■ **DESCRIPTION OF THE TASK**
Your copy should contain exactly the lines from the start of the material through the line containing "Table 2. Some", and no pictures.

■ **SOURCE MATERIAL**
□ □ □ □ □

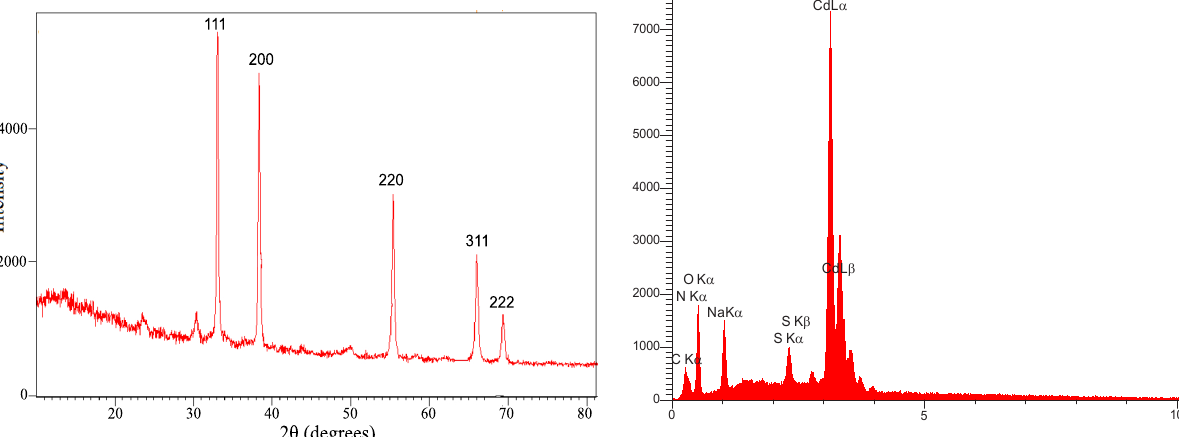
Fig. 4. Energy dispersive analysis of X-RAY (EDAX) for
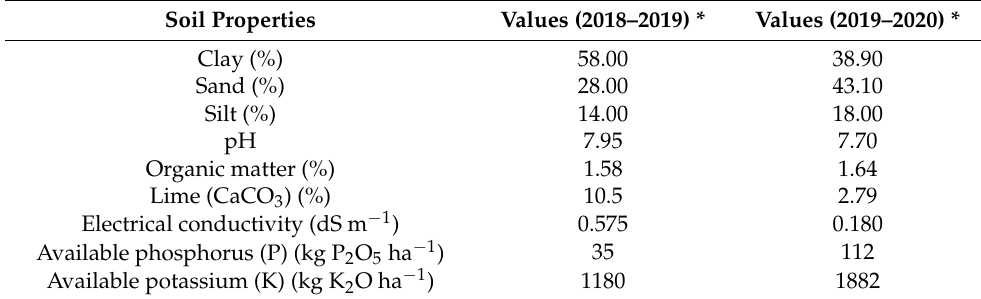
Table 2. Some physical and chemical soil properties of the trial fields. Soil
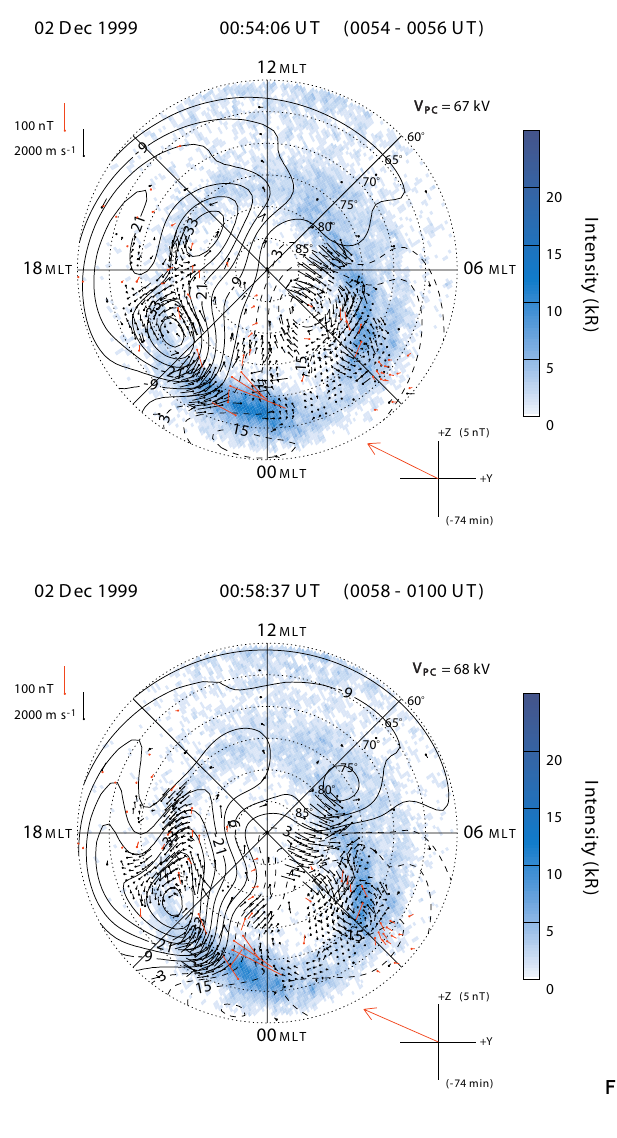
Fig. 7. Maps of the UV auroral lu- minosity projected onto a geomagnetic grid are shown spanning the same in- terval as in Fig. 6. SuperDARN Map- Potential streamlines and flow vectors are superposed. Magnetic data, shown in red, are horizontal magnetic pertur- bation vectors which have been rotated anti-clockwise through 90 ◦ to point in the direction of the E × B drift, as- suming they are due wholly to over- head Hall currents. Also indicated on the maps is the derived total transpolar voltage and the direction and magnitude (in the Y − Z plane) of the IMF, as in Fig. 6. The time indicated on each plot corresponds to the center time of the 32.5s integration interval of the UV im- age. The superposed SuperDARN and 2-min averaged magnetic vectors corre- spond to the interval shown in brackets, which encompasses the center time of Fig. 7c the UV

□ □ □ □ □

■ **RESULT OF THE TASK**
Fig. 4. Energy dispersive analysis of X-RAY (EDAX) for
Table 2. Some physical and chemical soil properties of the trial fields. Soil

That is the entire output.